This was my thought as I darkened the door of Portland’s Doug Fir Lounge about two weeks ago, preparing to cover a band I’d never heard, The Crow & The Canyon. Obviously, my frame of mind was rather dark. I had three editors from two websites and a magazine breathing down my neck about deadlines so intensely I could tell what they had for lunch. I had an inbox overflowing with assignments I should have gotten to in August. The infamous Portland rains had recently arrived, blanketing the city in a seven-month fog so dense it could make Elliot Smith weep (and probably did at some point). Fucking Mumford & Sons still existed. As I said: my frame of mind was dark.

Well Ladies and gentleman, let me testify that I have rarely been so happy to be so damn wrong in my life, as The Crow & The Canyon restored my faith in string bands.

As you can maybe tell from that introductory paragraph, I can, at times, be a little cynical about things, especially musical trends. And very few popular music trends in the past few years have rankled my peaceful mindset more than the Sensitive String Band Wearing Suspenders Playing A Weak Version Of Old Timey Music. It’s not the stringed genre as a whole at all; it’s the ubiquity of utterly vanilla bands like the aforementioned Mumford & Sons and their ilk. They. Are. Everywhere. The backlash has been so severe in some music circles that I wouldn’t be surprised if that asshole Mumford is the reason Robin Peckinfold is hiding out, bumming around Columbia University, singing for coeds in the quad instead of recording the next excellent Fleet Foxes record*.

*I have no proof of this, but will treat it as fact until further evidence presents itself.

There is positively zero vanilla coming from The Crow & The Canyon’s stage.
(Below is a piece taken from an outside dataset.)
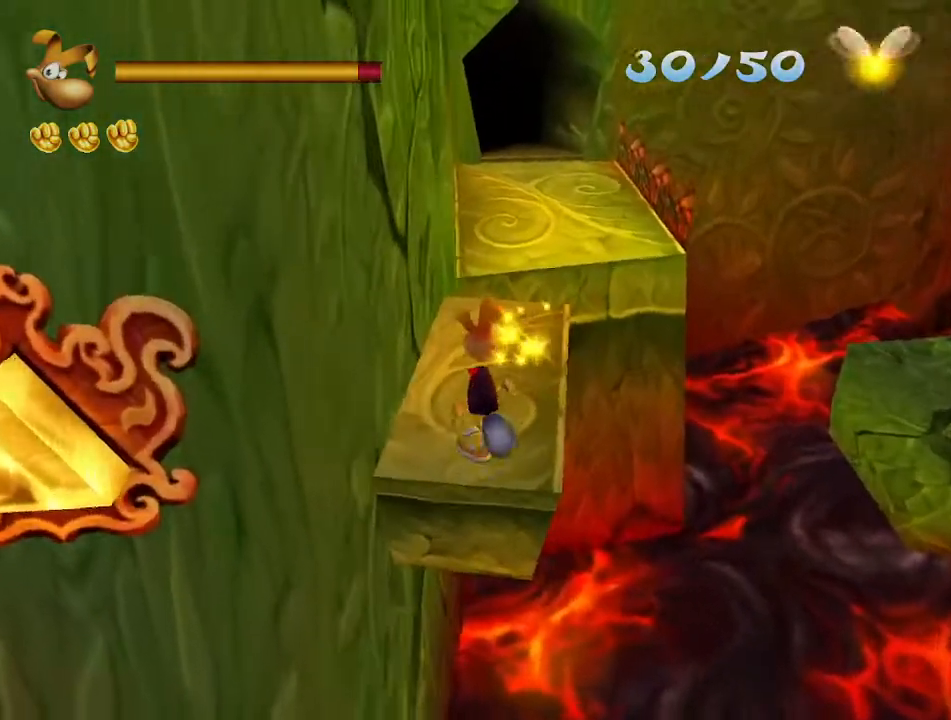
{"buttons": [], "left_stick": "up", "right_stick": "center", "events": [[400, "CROSS", "down"], [450, "CROSS", "up"]]}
By the time they started their second number, also titled “The Crow & The Canyon”, I was pretty transfixed. All of the signifiers of a fantastic night of pickin’ were there: sad songs, drinking songs, dancing songs and of course: heartbreak songs. Austin Quattlebaum, Ben Larsen and Leigh Jones are all accomplished vocalists and players in their own right, but when on stage together they meld into something transfixing. The group went from rowdy, old school drinking numbers where they traded lines and harmonized wonderfully, to slower numbers were Jones played siren to every wistful (wishful?) single fella in the audience.

Only adding to my surprise at how effortlessly engaging the set was was the fact that bassist Miles Berry was unable to make the show and was being filled in for (quite ably) by John Shaw. As a surprise, the band also brought out expert fiddler Allie Kral of Yonder Mountain String Band for the entirety of the set, and sweet fancy Moses y’all: that girl can play, and she fit in seamlessly with the group.

The room was nearly full as well, something that is pretty amazing considering it was a Monday and the band performing doesn’t even have a record out yet. What was very interesting to me as well was the diversity of the crowd. The first two rows were longhairs smoking jazz cigarettes and dancing like Jerry Garcia had just been reanimated for a bluegrass jam, while in the middle and back of the room there were more of your “indie” types, staring at the band intently while tapping their feet (they were also smoking jazz cigarettes). Such a mix is unfortunately rare outside of music festivals, and it’s always cool to see “different” crowds mix at a show.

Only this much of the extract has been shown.